As an example of what such commercially-related efforts can achieve, another somewhat similar NASA effort, met with huge success. Under the Commercial Orbital Transportation Services (COTS) program, NASA partially funded development of two launcher/spacecraft systems (produced by the companies Orbital Sciences Corporation and Space Exploration Technologies, or SpaceX) to deliver supplies to the ISS. These two systems now deliver those supplies for much less cost than ever before. However, these vehicles can do much more. Their competitive lower pricing is allowing the US to regain a share of the international commercial satellite launch business that it all but lost to rival countries years ago. This resurgence of satellite business is poised to bring potentially billions of dollars into America’s economy. For example, SpaceX, which launched a communications satellite for European company SES last month, will launch a similar satellite for Thailand on January 6.

Commercial Crew has the potential to do for American human spaceflight what COTS has already done for the American satellite launch industry. Making human spaceflight much cheaper will lead to more human business activity in space, helping our nation’s economy to thrive. The three companies developing spacecraft under this program—Boeing, Sierra Nevada Corporation (SNC), and SpaceX—will offer individuals, industries, and other governments lower cost access to space that other countries would find difficult to match. Indeed, the German government is already funding a study of the practicality of using SNC’s Dream Chaser spacecraft for its human spaceflight operations.

But even if a rocket as large as SLS were truly needed, both United Launch Alliance (ULA) and SpaceX have given quotes to NASA for building rockets more powerful than even the largest version of SLS. Each quoted development funding amount was many billions of dollars less than the most optimistic projected total development costs for SLS. In at least one of those cases, the cost was to be fixed at the quoted amount in a contract.

Cancelling work on SLS would allow more than enough funding for Commercial Crew to proceed at a reasonable pace, and enable the development of other new space technologies that NASA needs for the future.

By the end of this summer, the Commercial Crew Transportation Capability (CCtCap) phase of vehicle development is scheduled to start. NASA’s Inspector General has indicated that if it is not funded at requested levels, the first crewed flight to ISS could slip another three years, to 2020. That would make five extra years of sending American dollars to Russia while Congress continues robbing Peter to pay Paul. It is even possible that Congress may force NASA to drop work on one or more of the participating vehicles. Given the serious interest in it that the Germans are showing, it would be ironic if SNC’s Dream Chaser was one that was dropped.

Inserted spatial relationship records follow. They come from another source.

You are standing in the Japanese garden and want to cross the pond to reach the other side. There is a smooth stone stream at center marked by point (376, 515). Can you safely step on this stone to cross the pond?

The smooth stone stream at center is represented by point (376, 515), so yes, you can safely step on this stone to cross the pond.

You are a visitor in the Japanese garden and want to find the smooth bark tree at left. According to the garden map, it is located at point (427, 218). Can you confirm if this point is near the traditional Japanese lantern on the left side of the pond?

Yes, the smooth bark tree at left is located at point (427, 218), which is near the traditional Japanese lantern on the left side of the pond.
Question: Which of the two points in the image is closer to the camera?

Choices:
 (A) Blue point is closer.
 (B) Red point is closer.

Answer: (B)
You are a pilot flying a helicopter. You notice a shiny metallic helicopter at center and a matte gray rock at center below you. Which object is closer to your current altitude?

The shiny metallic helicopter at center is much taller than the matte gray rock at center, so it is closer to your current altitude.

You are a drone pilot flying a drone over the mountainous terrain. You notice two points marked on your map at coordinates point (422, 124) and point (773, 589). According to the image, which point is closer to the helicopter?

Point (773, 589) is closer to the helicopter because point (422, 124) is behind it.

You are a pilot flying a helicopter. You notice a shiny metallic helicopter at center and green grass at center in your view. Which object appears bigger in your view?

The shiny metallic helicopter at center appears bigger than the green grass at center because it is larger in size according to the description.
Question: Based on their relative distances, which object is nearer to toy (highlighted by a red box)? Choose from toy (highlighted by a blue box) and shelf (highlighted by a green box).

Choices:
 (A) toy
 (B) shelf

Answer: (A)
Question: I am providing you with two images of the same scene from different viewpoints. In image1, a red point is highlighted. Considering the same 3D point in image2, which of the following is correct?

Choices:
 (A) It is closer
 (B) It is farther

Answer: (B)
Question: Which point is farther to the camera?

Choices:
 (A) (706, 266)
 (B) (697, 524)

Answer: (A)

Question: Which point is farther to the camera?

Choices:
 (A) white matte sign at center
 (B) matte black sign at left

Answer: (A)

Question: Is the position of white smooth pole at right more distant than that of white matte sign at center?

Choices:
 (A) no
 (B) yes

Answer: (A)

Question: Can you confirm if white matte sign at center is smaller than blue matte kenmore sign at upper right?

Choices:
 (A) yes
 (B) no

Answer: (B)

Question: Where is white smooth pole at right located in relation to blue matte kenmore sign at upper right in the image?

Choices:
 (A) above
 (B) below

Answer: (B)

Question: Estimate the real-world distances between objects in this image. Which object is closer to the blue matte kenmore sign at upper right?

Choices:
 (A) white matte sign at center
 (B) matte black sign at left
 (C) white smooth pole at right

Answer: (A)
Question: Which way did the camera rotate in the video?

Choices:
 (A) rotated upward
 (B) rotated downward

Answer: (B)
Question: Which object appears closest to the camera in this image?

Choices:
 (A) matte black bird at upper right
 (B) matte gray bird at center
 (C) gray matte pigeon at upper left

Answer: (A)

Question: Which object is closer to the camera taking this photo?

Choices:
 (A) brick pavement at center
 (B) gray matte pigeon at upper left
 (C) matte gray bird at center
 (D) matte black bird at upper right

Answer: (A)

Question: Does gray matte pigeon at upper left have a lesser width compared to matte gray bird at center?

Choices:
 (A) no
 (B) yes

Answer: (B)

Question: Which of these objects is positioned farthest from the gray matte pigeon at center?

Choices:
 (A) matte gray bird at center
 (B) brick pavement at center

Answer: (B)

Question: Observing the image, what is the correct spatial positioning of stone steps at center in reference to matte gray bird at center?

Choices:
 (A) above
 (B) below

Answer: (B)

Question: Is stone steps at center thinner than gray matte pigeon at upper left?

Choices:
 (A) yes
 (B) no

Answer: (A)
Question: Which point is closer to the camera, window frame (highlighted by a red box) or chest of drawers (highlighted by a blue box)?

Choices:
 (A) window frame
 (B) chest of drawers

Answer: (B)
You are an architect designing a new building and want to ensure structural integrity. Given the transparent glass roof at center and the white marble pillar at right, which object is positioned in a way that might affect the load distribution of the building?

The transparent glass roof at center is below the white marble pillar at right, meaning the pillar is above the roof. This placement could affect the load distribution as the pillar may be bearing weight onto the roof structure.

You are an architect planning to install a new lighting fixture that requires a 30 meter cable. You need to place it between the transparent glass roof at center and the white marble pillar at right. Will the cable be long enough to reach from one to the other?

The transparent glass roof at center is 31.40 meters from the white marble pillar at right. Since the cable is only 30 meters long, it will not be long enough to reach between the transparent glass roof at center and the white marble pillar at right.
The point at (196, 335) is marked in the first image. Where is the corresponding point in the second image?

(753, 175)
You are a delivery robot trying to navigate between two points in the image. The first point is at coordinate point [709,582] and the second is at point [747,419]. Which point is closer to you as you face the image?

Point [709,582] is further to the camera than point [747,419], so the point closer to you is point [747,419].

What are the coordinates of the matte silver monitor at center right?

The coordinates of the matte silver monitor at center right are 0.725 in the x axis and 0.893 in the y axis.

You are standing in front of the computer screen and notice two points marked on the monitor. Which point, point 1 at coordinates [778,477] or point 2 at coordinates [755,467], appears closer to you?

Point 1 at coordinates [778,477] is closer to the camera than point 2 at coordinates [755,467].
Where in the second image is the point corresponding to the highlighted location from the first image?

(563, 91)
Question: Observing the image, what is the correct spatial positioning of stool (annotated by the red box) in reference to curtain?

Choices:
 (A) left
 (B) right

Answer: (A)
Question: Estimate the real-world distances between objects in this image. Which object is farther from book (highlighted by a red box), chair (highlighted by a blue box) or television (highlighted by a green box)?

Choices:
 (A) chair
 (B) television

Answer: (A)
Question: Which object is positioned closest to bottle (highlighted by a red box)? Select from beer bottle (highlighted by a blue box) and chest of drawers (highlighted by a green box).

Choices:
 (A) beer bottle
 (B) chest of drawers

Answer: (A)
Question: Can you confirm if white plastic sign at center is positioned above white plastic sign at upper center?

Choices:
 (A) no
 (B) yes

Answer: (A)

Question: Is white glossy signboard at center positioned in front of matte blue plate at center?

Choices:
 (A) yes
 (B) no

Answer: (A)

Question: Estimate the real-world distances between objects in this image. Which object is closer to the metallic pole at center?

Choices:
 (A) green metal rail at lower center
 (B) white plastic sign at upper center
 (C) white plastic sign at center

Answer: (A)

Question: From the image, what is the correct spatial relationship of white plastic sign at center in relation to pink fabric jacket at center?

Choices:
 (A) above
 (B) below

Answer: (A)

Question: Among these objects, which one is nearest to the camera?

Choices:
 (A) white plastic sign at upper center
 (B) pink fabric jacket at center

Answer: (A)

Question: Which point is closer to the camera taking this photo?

Please support the full funding of the Commercial Crew Program to prevent a humiliating and economically imprudent extension of US reliance on Russia for space taxi service, and to stop the unnecessary prolonged outflow of American taxpayer dollars to that other country. Such an action would also hasten the end of dependence on a foreign power whose interests are sometimes antagonistic to those of the US. Also, cancelling work on SLS would allow more than enough funding for Commercial Crew to proceed at a reasonable pace, and enable the development of other new space technologies that NASA needs for the future. If all of those steps are taken, NASA’s current overall funding levels are sufficient for it to do exciting cutting edge astronaut missions to the Moon, Lagrange points, a close asteroid, and eventually Mars, while also allowing ambitious robotic exploration of worlds beyond.